Valeria Primoceri schläft diese Tage nicht gut. Von Unruhe getrieben liegt sie nachts oft wach, immer wieder sucht ihr besorgter Blick die dunklen Fenster ab. Ist da etwa das Licht einer Taschenlampe? «Angefangen hat es vor etwa drei Wochen», erzählt die Hinwilerin. Damals sei sie um Mitternacht von ihrer Spätschicht nach Hause gekommen und habe Mutter und Schwester in aufgewühlter Stimmung angetroffen. Diese hätten ihr von verdächtigen Geräuschen bei der Gartentür berichtet.
«Ich ging raus um nachzuschauen, und sah, wie ein Mann davonrannte», erinnert sie sich. Ein paar Stunden später, als sie es sich auf dem Sofa gemütlich gemacht hatte, erspähte sie durchs Terrassenfenster ein verdächtiges Licht. «Es war von einer Taschenlampe. Erst dachte ich, es könnte ein Einbrecher sein. Aber der Lichtkegel wanderte nicht umher, sondern war auf einen spezifischen Punkt im Wohnzimmer gerichtet.»

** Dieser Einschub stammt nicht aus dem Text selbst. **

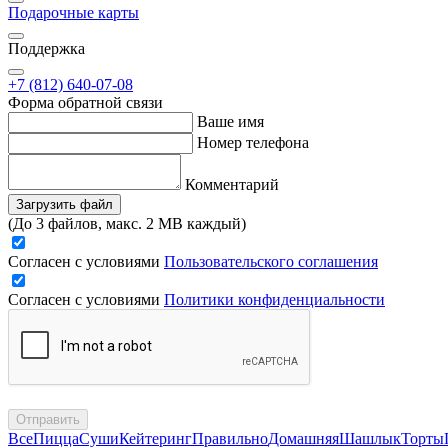
Подарочные карты
Поддержка
+7 (812) 640-07-08
Форма обратной связи
Ваше имя
Номер телефона
Комментарий
Загрузить файл
(До 3 файлов, макс. 2 MB каждый)
Согласен с условиями
Пользовательского соглашения
Согласен с условиями
Политики конфиденциальности
Отправить
Все
Пицца
Суши
Кейтеринг
Правильно
Домашняя
Шашлык
Торты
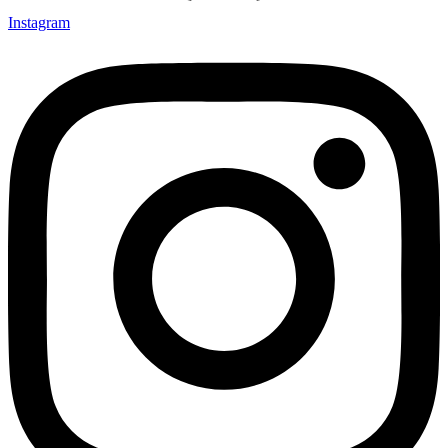
Instagram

«Er war ganz in Schwarz gekleidet und hatte die Kapuze über den Kopf gezogen.»
Valeria Primoceri, Hinwil
Erneut sei sie rausgegangen und habe wieder einen Mann wegrennen sehen. «Er war etwa 1.80 Meter gross, schmal gewachsen und körperlich gut in Form», beschreibt sie den Unbekannten. «Er war ganz in Schwarz gekleidet und hatte die Kapuze über den Kopf gezogen.»
Seit dieser Nacht hat Valeria Primoceri den unbekannten Mann fast jeden Abend in der Nähe von ihrer Wohnung gesichtet. Auch ein paar anderen Frauen im Quartier sei er aufgefallen. «Als meine Nachbarin eines Abends mit dem Hund draussen war, hat sie ihn vor unserer Terrasse stehen sehen», sagt Promoceri. «Als sie ihn ansprach, ist er verschwunden.»